The Best of Streaming Media East 2004 Part2
Last week, we looked at highlights from Streaming Media East’s Content conference track, and in upcoming articles, Larry Bouthillier will discuss in detail some of the most useful tips and techniques that were discussed during the show’s Technology track sessions. Today, we offer a sampling of the best of the conference’s Business track.

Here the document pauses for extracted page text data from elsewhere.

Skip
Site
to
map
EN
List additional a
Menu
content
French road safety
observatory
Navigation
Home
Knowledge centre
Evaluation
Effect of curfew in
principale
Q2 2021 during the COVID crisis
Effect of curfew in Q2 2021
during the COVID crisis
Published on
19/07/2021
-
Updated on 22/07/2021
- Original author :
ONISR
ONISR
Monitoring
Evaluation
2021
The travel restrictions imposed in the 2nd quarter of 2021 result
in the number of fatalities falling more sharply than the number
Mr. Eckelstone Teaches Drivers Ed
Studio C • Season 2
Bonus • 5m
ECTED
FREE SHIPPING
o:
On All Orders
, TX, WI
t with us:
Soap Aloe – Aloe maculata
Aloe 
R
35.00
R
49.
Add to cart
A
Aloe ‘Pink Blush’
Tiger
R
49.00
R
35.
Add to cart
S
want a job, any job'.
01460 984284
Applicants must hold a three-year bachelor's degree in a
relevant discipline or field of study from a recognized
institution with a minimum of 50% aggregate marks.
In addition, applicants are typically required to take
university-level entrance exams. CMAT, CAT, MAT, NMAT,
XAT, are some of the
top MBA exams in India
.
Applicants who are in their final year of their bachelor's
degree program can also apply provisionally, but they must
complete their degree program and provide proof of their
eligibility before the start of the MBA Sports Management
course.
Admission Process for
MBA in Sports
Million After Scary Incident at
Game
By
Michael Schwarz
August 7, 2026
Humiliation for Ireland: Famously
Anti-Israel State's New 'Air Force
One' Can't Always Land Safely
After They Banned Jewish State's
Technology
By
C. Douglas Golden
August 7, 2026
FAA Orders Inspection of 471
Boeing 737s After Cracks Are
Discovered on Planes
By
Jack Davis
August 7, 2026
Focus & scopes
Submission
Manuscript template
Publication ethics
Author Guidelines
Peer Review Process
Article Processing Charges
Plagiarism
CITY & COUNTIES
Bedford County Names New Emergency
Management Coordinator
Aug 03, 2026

Internet Radio: Show Us the Money
Moderator David Oxenford, partner in the Shaw Pittman law firm, opened by joking that, a couple years ago, the topic for this session would have been "show them the money." But with royalty and licensing issues now mostly ironed out, this year’s panelists turned to examining ways to make Internet radio profitable. "Recent developments indicate that Internet radio is finally coming of age," Oxenford said.Raghav Gupta, COO of Live365.com, described how his site maximizes revenue by combining ad-supported free stations with a subscription service that offers a better end-user experience (fewer interruptions, guaranteed access to any station no matter how busy, and CD-quality sound). The site also allows several levels of service for radio station "programmers," from personal stations as low as $7.45 a month for 100MB of song storage and up to 25 simultaneous listeners to a pro service for individuals and businesses that want to use Live365 to generate revenue, starting with a $200 setup fee and $75 a month. "It was clea r that we had to recognize there were many different tiers of broadcasters we were dealing with, from hobbyist on up," Gupta said.
When it comes to appealing to advertisers, both Gupta and mvyradio.com’s Jennifer Lane agreed that Internet radio’s profitability has been hampered by faulty Arbitron metrics. Online advertisers don’t care about "total tuning hours," she said, and Arbitron needs to come up with a new metric that will be meaningful to people who are used to measuring a site’s value via click-throughs and unique visitors. "We need to get on the same page," Gupta says. "We’re just waiting on Arbitron and other partners to resolve the issue."
Part of the challenge for net radio broadcasters has been figuring out exactly who in an organization does the net radio buys – the radio ad rep or the online/interactive ad rep? "Most of our buys have been from the online people, but that’s not always true," Lane said. "Sometimes, the biggest hurdle is just figuring who to talk to."